Más medicina(s) no significa más salud
¿Se acuerdan del caduceo de Esculapio -dios de la medicina- con dos serpientes enroscadas en sentido contrario? Pues bien, recuérdenlo siempre que les receten un medicamento o les propongan una intervención. Una es la serpiente buena, la que dota al fármaco de propiedades terapéuticas: administrado en dosis y en el momento oportunos resulta beneficioso. La otra serpiente representa el lado oscuro de la(s) medicina(s): toda actuación médica implica un riesgo y por ello los profesionales estamos obligados a calibrar muy bien nuestras recomendaciones y a hilar fino en las recetas.
No es una cuestión de ahorro. Bueno, no solo es una cuestión de ahorro sino, además, de proteger la salud de la población. Hemos de superar el reflejo de que, si no hay receta, la visita al médico no ha servido para nada, y más bien alegrarnos cuando no nos han recetado nada. ¿Por qué? Pues muy sencillo: los efectos adversos de los fármacos constituyen una causa frecuente de problemas de salud, ingreso hospitalario y muerte. Hace poco más de una década, la doctora Barbara Starfield , del Departamento de Políticas de Salud de la facultad de Johns Hopkins, publicaba en la revista de la Asociación Médica Americana un trabajo en el que atribuía a los medicamentos más de 100.000 muertes al año en Estados Unidos; y a intervenciones quirúrgicas innecesarias, más de 12.000. En conjunto, la mortalidad por causa yatrogénica (médica) en EEUU se situaba en el año 2000 en tercer lugar tras la enfermedad cardiovascular y el cáncer. Desconocía hasta hoy datos al respecto en España, pero los que aporta el doctor Ruiz Riera (4.500 muertes anuales) son contundentes: la serpiente mala es más venenosa de lo que comúnmente se cree.

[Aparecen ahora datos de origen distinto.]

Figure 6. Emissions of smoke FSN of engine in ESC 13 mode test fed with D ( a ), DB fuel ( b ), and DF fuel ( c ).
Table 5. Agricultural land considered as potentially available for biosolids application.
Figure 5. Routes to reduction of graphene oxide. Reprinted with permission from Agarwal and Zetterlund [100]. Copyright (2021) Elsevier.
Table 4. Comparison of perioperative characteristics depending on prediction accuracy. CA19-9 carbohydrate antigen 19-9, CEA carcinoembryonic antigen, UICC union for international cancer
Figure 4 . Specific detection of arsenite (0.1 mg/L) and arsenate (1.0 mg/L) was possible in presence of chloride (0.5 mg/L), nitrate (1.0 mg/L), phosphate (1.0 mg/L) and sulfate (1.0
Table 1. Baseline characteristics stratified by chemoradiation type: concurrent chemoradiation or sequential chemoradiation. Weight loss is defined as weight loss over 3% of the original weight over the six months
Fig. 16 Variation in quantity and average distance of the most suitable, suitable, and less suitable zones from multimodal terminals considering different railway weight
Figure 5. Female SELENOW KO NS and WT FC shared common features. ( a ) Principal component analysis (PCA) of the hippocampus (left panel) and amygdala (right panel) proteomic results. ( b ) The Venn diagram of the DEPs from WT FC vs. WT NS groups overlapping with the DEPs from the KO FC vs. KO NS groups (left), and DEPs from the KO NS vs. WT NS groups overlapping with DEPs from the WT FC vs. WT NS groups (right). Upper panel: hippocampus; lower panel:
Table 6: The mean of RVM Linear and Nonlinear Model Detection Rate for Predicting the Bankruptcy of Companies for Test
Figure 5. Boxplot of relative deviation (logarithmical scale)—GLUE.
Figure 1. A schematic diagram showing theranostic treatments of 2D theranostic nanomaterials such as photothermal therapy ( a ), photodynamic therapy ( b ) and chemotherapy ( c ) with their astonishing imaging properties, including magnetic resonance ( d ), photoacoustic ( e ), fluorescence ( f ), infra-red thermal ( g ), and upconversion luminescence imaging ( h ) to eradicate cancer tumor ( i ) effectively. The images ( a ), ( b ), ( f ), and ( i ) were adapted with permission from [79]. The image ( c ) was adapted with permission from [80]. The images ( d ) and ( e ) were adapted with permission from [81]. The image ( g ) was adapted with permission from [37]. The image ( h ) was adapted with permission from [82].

De ahí que en los últimos años hayan ido madurando movimientos críticos con los modos actuales de hacer medicina, que han alzado su voz contra la práctica de recetar con evidencias científicas cuestionables cuando no sesgadas por los intereses corporativos, no solo de la industria sino también de los lobis profesionales y de las llamadas sociedades científicas. Somos cada vez más los que, por poner algunos ejemplos, no creemos en la prevención de la enfermedad cardiovascular a base de pastillas para el colesterol, cuestionamos el tratamiento indiscriminado de la osteoporosis, sospechamos de un exceso de cirugías por artrosis o desaconsejamos los cribados del cáncer de mama, colon o próstata.
Desde luego, la figura central en el reordenamiento de la prescripción farmacológica es el médico de familia. La propia doctora Starfield corrobora lo que hace más de 40 años opinaba Hafdan Mahler, exdirector general de la OMS, según el cual la salud de la población se vería amenazada por el exceso de especialistas. Las evidencias de que disponemos indican que el médico de cabecera debe coordinar y dirigir el proceso terapéutico de forma que podría prevenirse la acumulación de prescripciones realizadas por los diferentes especialistas, muchas de ellas innecesarias.